こちらに視線をよこしながらワイシャツに真紅の唇を落とし、すでに充血しきったものを口に含まれる。

そこで男はまたもや腰が熱くなるのを感じた。
下着を押し上げる、たちあがった己にかあっと顔が熱くなる。

少しばかりの恥ずかしさを感じながら己を慰める。昨夜の女の痴態を思い出しながら己に触れると、あっという間に達しでしまった。

手のひらの上に広がる白濁とした液体に形容し難い周知を感じ、いそいそと手をあらうべく洗面所に向かった。

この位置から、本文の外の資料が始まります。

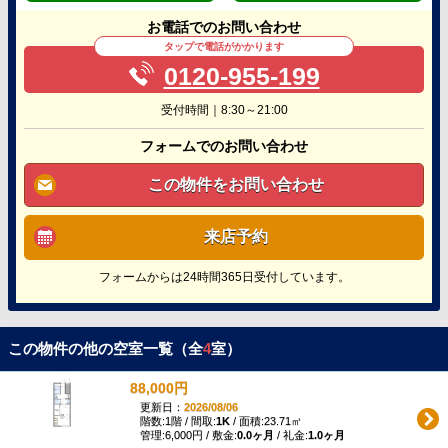
お電話でのお問い合わせ
タップで電話がかかります
0120-955-199
受付時間｜8:30～21:00
フォームでのお問い合わせ
この物件をお問い合わせ
来店予約
フォームからは24時間365日受付しています。
この物件の他の空室一覧（全
4
室）
88,000円
更新日：
2026/08/06
階数:1階 / 間取:
1K
/ 面積:23.71㎡
管理:6,000円 / 敷金:
0.0ヶ月
/ 礼金:
1.0ヶ月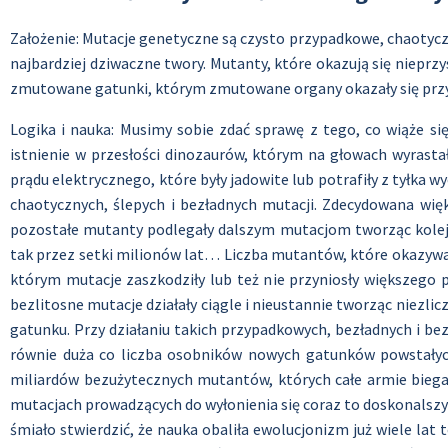
Założenie: Mutacje genetyczne są czysto przypadkowe, chaotyczn
najbardziej dziwaczne twory. Mutanty, które okazują się niepr
zmutowane gatunki, którym zmutowane organy okazały się przy
Logika i nauka: Musimy sobie zdać sprawę z tego, co wiąże s
istnienie w przesłości dinozaurów, którym na głowach wyrastał
prądu elektrycznego, które były jadowite lub potrafiły z tyłka
chaotycznych, ślepych i bezładnych mutacji. Zdecydowana wię
pozostałe mutanty podlegały dalszym mutacjom tworząc kolejn
tak przez setki milionów lat… Liczba mutantów, które okazywa
którym mutacje zaszkodziły lub też nie przyniosły większego p
bezlitosne mutacje działały ciągle i nieustannie tworząc niezl
gatunku. Przy działaniu takich przypadkowych, bezładnych i b
równie duża co liczba osobników nowych gatunków powstałych 
miliardów bezużytecznych mutantów, których całe armie biegał
mutacjach prowadzących do wyłonienia się coraz to doskonalszyc
śmiało stwierdzić, że nauka obaliła ewolucjonizm już wiele lat t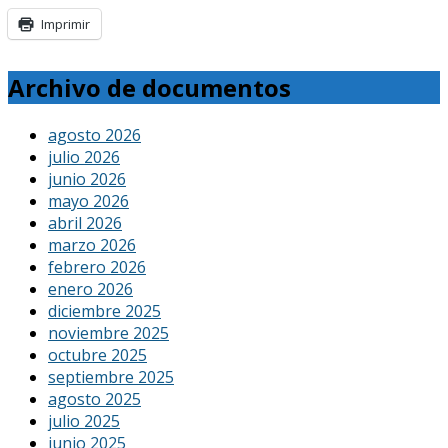
Imprimir
Archivo de documentos
agosto 2026
julio 2026
junio 2026
mayo 2026
abril 2026
marzo 2026
febrero 2026
enero 2026
diciembre 2025
noviembre 2025
octubre 2025
septiembre 2025
agosto 2025
julio 2025
junio 2025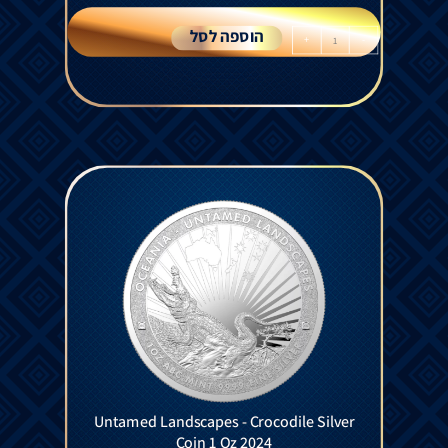
הוספה לסל
+
-
Untamed Landscapes - Crocodile Silver
Coin 1 Oz 2024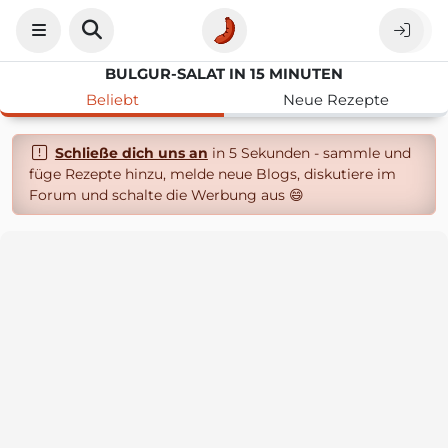
BULGUR-SALAT IN 15 MINUTEN
Beliebt
Neue Rezepte
Schließe dich uns an
in 5 Sekunden - sammle und
füge Rezepte hinzu, melde neue Blogs, diskutiere im
Forum und schalte die Werbung aus 😄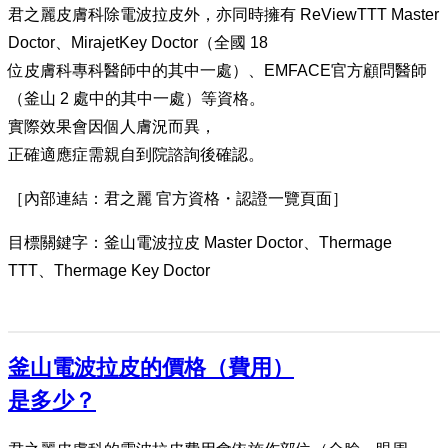
君之麗皮膚科除電波拉皮外，亦同時擁有 ReViewTTT Master
Doctor、MirajetKey Doctor（全國 18
位皮膚科專科醫師中的其中一處）、EMFACE官方顧問醫師
（釜山 2 處中的其中一處）等資格。
實際效果會因個人膚況而異，
正確適應症需親自到院諮詢後確認。
［內部連結：君之麗 官方資格・認證一覽頁面］
目標關鍵字：釜山電波拉皮 Master Doctor、Thermage
TTT、Thermage Key Doctor
釜山電波拉皮的價格（費用）
是多少？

数日後の週が開けた月曜日、男は会社の同僚が楽しそうに笑っているのに出くわした。

「おい、お前も聞いてくれよ」

大して仲良くもない同僚からの呼びかけにムッとしつつも男は混ざった。

「昨日さァ、噂の女に引っ掛けられたんだけどさ」

その言葉に男は数日前に耳にした噂を思いだした。

「その女、具合はいいしべっぴんなんだけどシャツにキスマークおとされてさあ。嫁に見つかってもう大変よ。」

同寮の自虐まがいの話も半分も入ってこない。
男は気づいたのだ。先日の女が噂の女だと。

その日の退勤後、その路地でもう一度女に会うべくあの点滅する街灯の下に男はいた。

文句を言いに。他の男ともやってるのか。そいつからは金をとったのか。
問い詰めたいことはたくさんある。
しかしいくら待てど女は現れない。
あの真っ赤なルージュが脳裏をよぎるばかりで、女は一向に現れない。

あるのはあの、点滅をくり返す街灯とそこに群がる虫だけ。